Perhaps some of you don’t follow the goings on of the American alt right as closely as I do, so allow me to explain the initial premise of this article: Milo Yiannopoulos, the (former?) darling of the movement known as the alt right, has got himself into a fair amount of hot water over comments he uttered in an interview regarding sex with minors. Basically, he talked about how relationships between older and younger men could be beneficial to the younger partner, how paedophilia only applies to pre-pubescents (so something in there about 13-year olds)….look up the story if you want to know every detail.

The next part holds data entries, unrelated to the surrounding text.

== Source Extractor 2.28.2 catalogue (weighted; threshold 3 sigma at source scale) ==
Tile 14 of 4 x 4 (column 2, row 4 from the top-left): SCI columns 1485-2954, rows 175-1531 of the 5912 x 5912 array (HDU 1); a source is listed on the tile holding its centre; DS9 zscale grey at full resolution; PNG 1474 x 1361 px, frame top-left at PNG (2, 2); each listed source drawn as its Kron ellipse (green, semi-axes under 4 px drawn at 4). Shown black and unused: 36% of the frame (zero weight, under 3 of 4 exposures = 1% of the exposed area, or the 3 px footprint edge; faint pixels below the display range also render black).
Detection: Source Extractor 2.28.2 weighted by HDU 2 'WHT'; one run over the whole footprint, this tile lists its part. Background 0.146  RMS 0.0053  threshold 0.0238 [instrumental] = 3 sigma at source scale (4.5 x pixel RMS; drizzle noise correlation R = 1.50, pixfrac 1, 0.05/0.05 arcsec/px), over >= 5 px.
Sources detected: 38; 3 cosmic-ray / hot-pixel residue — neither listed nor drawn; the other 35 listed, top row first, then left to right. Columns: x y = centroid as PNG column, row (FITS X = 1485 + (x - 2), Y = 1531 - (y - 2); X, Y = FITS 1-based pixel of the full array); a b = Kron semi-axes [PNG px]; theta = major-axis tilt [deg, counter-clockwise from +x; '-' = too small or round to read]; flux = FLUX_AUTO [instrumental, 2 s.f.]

It is the straw that seems to have broken the GOP’s back: Milo’s prized speaking slot at the CPAC (Conservative Political Action Conference, a really big deal amongst the American Right) has been axed, and Simon and Schuster have decided to cancel his upcoming book. Given Milo’s propensity for trying to say things that will net him the maximum possible publicity, it isn’t surprising that he has fallen off the tightrope he was walking. What is more interesting is how Milo Yiannopolous could become the darling of the American conservative movement in the first place, and what that says about the state of conservatism in the age of the Tea Party and Trump.
Many people have pointed out that Milo has been saying offensive things for ages now, so why this latest comment has become the line in the sand confuses many. It would be like if Trump said something horrible and suddenly all of his supporters turned on him; you’d think, “Haven’t you been listening the whole time?”. Meanwhile, the whole alt right phenomenon points to how meaningless the term “conservative” has become. What exactly is faith, family, flag about a British homosexual attention seeker ranting about how sex with minors is kosher? I mean, given how homophobic the hard right in America is, don’t you find it odd that an openly gay man could have become their icon? Somehow, I doubt an enlightened attitude to alternative lifestyles is the answer.
Milo is a big Trump supporter and it’s easy to understand why: they both speak in a way designed to outrage and neither of them are traditionally conservative. Trump isn’t religious (although he now makes reference to it every once in a while in an obviously half-assed fashion); he doesn’t seem to care about bringing the deficit down and in fact, seeks to inflate it on white elephant projects; he doesn’t believe in traditional conservative foreign policy and in fact, seeks to reverse a lot of it.
I’m the furthest thing from a conservative myself, but I can appreciate a genuinely conservative position; with a real conservative who is intelligent, one can have a meaningful conversation about issues. But with the progenitors of the alt right, such a discussion would be meaningless as their whole “ideology” seems to be based on nothing other than stirring up shit for the sake of it. So the real question is: why are American conservatives so enthralled by this new direction? And why have Republican grandees been so blind to the existential danger the whole movement is to their belief system, allowing it to now completely take over right-wing politics?
Truth is, the writing was on the wall when the Tea Party exploded into view. That would have been a reasonable time for Republican politicians to try and keep a lid on what was obviously dangerous; instead, they wanted to ride what looked like a temporary, popular wave. Now they are stuck with something that appears to have as a design flaw an inevitability of one day eating its own tail.
As much as American conservatives want to make Milo’s comments on underage sex seem like an aberration from the blue, the truth is it isn’t that much of a departure from anything Yiannopolous has talked about previously, really. What does this mean for Trump? Not much in the short term. But long term, one has to wonder where all of this alt right stuff – I call it the “New Right” to encompass all forms of “conservatism” that seems to be smothering the Right across the West currently – will lead to, not just for society but for conservativism itself.